Call for proposals: Micro or “rapid response” projects
Priority area: Strengthened civil society watchdog/advocacy role
Project duration: 1 July 2023–30 October 2023
Project value: EUR 4,999.73
The Salonit Anhovo cement plant co-incinerates nearly 109,000 tons of waste annually, making it the largest facility for waste co-incineration in Slovenia. Incinerating waste releases large amounts of dust emmissions, TOC organic compounds, benzene, heavy metals and other substances into the environment, which are harmful to people's health.
The Let Anhovo Breathe project is an advocacy campaign aimed at addressing the need for changing the environmental legislation regulating the co-incineration of waste in cement plants. The environment and public health can only be protected by implementing the necessary legislative changes.
The Eko Anhovo association has been striving to change the legislation for years with the intention of at least equating the standards or rules that apply to co-incineration plants with those that apply to specialized waste incinerators.
The Eko Anhovo and Soča Valley association has warned countless times in the past that the applicable environmental legislation allows for industrial installations for waste incineration (such as cement plants and thermal power stations) to emit several times more harmful substances into the air than dedicated waste incinerators. As a result, these co-incineration plants put a much greater burden on the environment and the health of locals.
The Slovenian environmental legislation and environmental protection permit (okoljevarstveno dovoljenje or OVD in Slovenian) allow for large differences in the emissions that apply to waste incinerators and those that apply to the Salonit Anhovo cement plant. It is thus legally permissible for Salonit Anhovo to emit into the environment several times larger amounts of dust, nitrous oxides (NOX), TOC organic compounds, ammonium, benzene and other substances than specialized waste incinerators.
Co-incineration plants present a much larger burden for the environment and the health of local residents. Moreover, due to its technological characteristics, the cement plant already emits large amounts of dangerous smoke and gas into the air, which are harmful to the environment and public health.
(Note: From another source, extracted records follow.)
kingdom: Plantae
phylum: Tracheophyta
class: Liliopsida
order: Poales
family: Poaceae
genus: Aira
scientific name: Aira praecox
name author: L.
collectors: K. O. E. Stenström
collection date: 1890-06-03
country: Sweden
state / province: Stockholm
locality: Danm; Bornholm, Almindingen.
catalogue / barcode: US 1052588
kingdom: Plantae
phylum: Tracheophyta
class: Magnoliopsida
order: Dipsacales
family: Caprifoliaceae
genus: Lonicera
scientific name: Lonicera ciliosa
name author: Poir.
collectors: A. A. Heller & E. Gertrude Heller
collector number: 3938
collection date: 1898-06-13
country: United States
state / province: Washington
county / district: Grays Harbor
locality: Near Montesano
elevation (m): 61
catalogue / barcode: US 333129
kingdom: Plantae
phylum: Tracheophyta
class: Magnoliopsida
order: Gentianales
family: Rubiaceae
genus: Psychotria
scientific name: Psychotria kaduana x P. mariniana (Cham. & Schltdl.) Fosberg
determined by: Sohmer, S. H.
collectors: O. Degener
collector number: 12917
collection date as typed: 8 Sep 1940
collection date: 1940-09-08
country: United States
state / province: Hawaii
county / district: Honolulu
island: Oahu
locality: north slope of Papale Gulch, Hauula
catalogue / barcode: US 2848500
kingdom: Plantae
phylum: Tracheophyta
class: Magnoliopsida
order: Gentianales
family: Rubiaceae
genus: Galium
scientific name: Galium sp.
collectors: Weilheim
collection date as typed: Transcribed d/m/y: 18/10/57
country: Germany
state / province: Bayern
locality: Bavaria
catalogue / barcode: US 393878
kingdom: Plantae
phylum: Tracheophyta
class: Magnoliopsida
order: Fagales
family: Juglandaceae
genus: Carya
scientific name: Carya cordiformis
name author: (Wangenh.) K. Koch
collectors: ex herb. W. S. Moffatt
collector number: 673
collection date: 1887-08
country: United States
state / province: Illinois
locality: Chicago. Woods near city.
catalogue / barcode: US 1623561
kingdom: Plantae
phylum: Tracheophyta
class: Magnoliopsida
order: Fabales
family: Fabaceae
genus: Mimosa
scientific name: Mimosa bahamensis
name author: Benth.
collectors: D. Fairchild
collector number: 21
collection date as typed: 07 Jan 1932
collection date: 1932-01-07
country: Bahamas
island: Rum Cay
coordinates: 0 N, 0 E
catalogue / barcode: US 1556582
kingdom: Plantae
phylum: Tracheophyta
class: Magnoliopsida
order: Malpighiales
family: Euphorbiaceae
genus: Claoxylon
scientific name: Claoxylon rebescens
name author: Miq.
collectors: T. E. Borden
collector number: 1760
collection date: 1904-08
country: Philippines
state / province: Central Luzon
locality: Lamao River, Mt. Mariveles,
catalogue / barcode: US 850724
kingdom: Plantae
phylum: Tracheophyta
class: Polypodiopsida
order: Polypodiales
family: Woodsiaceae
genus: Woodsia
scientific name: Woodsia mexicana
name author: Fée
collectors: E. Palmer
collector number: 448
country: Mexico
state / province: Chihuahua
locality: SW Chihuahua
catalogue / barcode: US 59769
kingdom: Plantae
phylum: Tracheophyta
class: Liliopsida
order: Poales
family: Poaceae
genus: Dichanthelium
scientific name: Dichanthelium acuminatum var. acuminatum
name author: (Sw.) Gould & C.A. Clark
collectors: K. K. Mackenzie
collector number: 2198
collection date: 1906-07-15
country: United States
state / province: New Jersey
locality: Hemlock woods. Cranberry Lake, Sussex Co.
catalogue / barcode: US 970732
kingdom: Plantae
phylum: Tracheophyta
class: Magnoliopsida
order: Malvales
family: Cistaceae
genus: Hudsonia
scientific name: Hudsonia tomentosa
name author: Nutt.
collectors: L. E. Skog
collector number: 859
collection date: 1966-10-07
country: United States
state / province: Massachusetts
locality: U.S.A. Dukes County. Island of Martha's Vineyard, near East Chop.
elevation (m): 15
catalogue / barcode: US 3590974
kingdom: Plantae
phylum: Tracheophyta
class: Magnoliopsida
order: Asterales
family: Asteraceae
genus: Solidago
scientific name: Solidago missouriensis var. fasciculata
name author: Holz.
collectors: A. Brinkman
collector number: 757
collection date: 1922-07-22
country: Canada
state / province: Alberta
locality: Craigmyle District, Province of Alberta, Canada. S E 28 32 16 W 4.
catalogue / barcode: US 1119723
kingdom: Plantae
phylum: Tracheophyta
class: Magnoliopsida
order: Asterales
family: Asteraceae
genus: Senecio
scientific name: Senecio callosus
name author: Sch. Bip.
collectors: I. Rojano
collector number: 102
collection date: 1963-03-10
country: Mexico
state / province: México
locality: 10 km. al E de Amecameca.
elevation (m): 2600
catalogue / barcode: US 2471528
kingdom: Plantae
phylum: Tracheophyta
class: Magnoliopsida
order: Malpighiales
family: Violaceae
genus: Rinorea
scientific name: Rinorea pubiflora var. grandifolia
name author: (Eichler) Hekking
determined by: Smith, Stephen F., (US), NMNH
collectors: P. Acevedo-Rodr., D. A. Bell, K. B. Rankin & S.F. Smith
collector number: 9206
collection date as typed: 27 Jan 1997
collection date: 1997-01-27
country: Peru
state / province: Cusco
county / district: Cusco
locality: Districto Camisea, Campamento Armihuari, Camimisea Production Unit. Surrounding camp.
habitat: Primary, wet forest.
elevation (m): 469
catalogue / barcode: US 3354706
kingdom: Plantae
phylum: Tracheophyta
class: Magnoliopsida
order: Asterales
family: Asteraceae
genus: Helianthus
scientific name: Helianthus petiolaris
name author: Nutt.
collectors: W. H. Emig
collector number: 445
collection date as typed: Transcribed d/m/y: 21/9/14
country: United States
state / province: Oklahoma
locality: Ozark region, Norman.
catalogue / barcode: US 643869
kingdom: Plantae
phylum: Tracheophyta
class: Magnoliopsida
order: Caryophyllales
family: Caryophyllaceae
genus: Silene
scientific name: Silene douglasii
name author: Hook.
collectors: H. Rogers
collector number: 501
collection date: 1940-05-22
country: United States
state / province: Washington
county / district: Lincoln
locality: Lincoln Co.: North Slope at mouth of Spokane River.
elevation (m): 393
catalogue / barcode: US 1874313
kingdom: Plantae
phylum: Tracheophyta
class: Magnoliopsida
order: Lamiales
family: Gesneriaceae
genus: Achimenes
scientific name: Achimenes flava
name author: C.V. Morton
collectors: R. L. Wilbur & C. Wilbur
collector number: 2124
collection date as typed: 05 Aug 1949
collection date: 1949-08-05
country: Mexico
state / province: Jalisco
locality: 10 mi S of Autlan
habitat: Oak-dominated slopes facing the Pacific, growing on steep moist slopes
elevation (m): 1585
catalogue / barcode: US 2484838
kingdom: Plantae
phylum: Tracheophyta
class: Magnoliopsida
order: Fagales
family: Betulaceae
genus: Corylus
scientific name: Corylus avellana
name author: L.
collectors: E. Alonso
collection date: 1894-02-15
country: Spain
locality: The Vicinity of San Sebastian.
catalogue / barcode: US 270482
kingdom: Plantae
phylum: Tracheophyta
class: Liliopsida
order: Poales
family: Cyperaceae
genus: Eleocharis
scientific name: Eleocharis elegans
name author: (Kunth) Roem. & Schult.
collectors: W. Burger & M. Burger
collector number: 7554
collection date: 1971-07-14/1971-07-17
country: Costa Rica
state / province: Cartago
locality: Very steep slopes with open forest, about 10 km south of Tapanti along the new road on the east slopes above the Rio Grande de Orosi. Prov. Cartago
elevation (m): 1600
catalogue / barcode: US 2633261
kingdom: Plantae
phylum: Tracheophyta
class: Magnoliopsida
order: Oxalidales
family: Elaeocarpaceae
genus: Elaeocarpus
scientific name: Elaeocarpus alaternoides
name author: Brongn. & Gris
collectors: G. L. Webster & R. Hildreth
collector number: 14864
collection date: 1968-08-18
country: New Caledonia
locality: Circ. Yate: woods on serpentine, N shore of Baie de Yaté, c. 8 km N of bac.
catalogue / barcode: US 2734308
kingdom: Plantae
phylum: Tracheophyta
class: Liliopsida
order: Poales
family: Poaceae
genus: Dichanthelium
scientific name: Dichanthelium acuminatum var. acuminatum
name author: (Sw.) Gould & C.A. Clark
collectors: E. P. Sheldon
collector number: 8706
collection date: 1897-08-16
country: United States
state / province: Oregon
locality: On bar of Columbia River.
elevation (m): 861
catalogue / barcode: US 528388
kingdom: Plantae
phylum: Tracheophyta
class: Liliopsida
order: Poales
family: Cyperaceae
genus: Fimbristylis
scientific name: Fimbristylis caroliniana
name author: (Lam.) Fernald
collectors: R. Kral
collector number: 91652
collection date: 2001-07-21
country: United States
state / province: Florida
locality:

We are talking about thousand tons of potentially hazardous emissions that are building up in the environment, which already bears a dire environmental and health burden due to the consequences of asbestos use at the Salonit Anhovo cement plant.
Consequently, the people living in the vicinity of such industrial plants are now exposed to pollution and health hazards several times greater than other Slovenians, who are lucky they do not have the largest Slovenian cement plant in their neighborhood. This violates the basic human right of locals living next to the cement plant to live in a clean and healthy environment is violated, which puts them in the position of third-class citizens.
For this reason, we submitted an initiative to the National Assembly, asking them to amend the Environmental Protection Act to make the environmental standards for waste co-incineration plants stricter and introduce greater control over them. The bill provides for the equalization of the limit values for co-incineration plants – which also include the cement plant in Anhovo – with those that apply to waste incinerators, and provides for greater control over such operations.
All of our efforts so far have been in vain, so we decided to take matters into our own hands. By submitting the draft bill, we demand nothing more than our constitutional right to a clean environment. With the Let Anhovo Breathe project, we will collect the signatures of support that we need we need to file the bill.
The Let Anhovo Breathe project is a joint effort of non-governmental organizations that successfully cooperated on the 2021 referendum campaign for drinking water. In September and October, we will take to the streets and most local government units around Slovenia, where we will urge voters to submit their signatures in support of the draft bill. In order to successfully file the bill, we need at least 5,000 certified signatures of support from voters.